Le budget des forces armées, de nouveau en augmentation en 2012, est autonome et des crédits militaires supplémentaires peuvent être alloués sans le consentement du Parlement. Une ordonnance autorise les unités en opération à vivre sur le terrain. Les pratiques – portage forcé, impunité – n’ont pas changé. Il y aussi l’argent de la drogue, de la corruption. L’optimisme qui prévaut a beau être réel, il ne remet pas encore en cause les fondations du régime.
Les militaires continueront d’avoir un poids décisif dans les négociations avec les minorités ethniques. Il en ira de même dans les relations avec la Chine, laquelle a déjà été brutalement invitée, en 2011, à mettre un terme à la construction très controversée d’un barrage sur l’Irrawaddy, une décision qui n’a pas pu se prendre sans l’accord de l’état-major.
L’horizon 2014
En troquant l’uniforme contre le longyi (le sarong birman), les généraux de Naypyidaw, à commencer par le président Thein Sein, ont probablement choisi le moindre des maux. Ils ont réalisé une sérieuse ouverture doublée d’une intéressante opération de relations publiques. Les prisons commencent à se vider. Des partenaires politiques sont cooptés. La Banque mondiale et le FMI vont être autorisés à offrir une aide. Le tourisme est promis, à très long terme, à un développement exceptionnel. Les enfants de la nomenclature birmane pourront bientôt poursuivre leurs études dans des universités occidentales.

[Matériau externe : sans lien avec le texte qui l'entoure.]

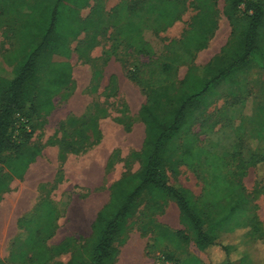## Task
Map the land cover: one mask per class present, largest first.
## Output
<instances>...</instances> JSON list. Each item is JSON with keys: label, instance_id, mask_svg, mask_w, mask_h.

En bref, après un demi-siècle d’isolement, la Birmanie/Myanmar rejoint le concert des nations. Au prix de nombreux compromis, y compris à venir, la nouvelle direction birmane est devenue fréquentable. Le pays va même sans doute accéder, en 2014, à la présidence tournante de l’Asean et accueillir à Naypyidaw, à cette occasion, un sommet régional auquel participent habituellement les Etats-Unis et la Chine. Séduire la communauté internationale semble en bonne voie. Mais le plus dur reste à faire : réunir assez d’intérêts à domicile (militaires, militants, milieux d’affaires et financiers, minorités ethniques) pour éviter que le navire ne chavire.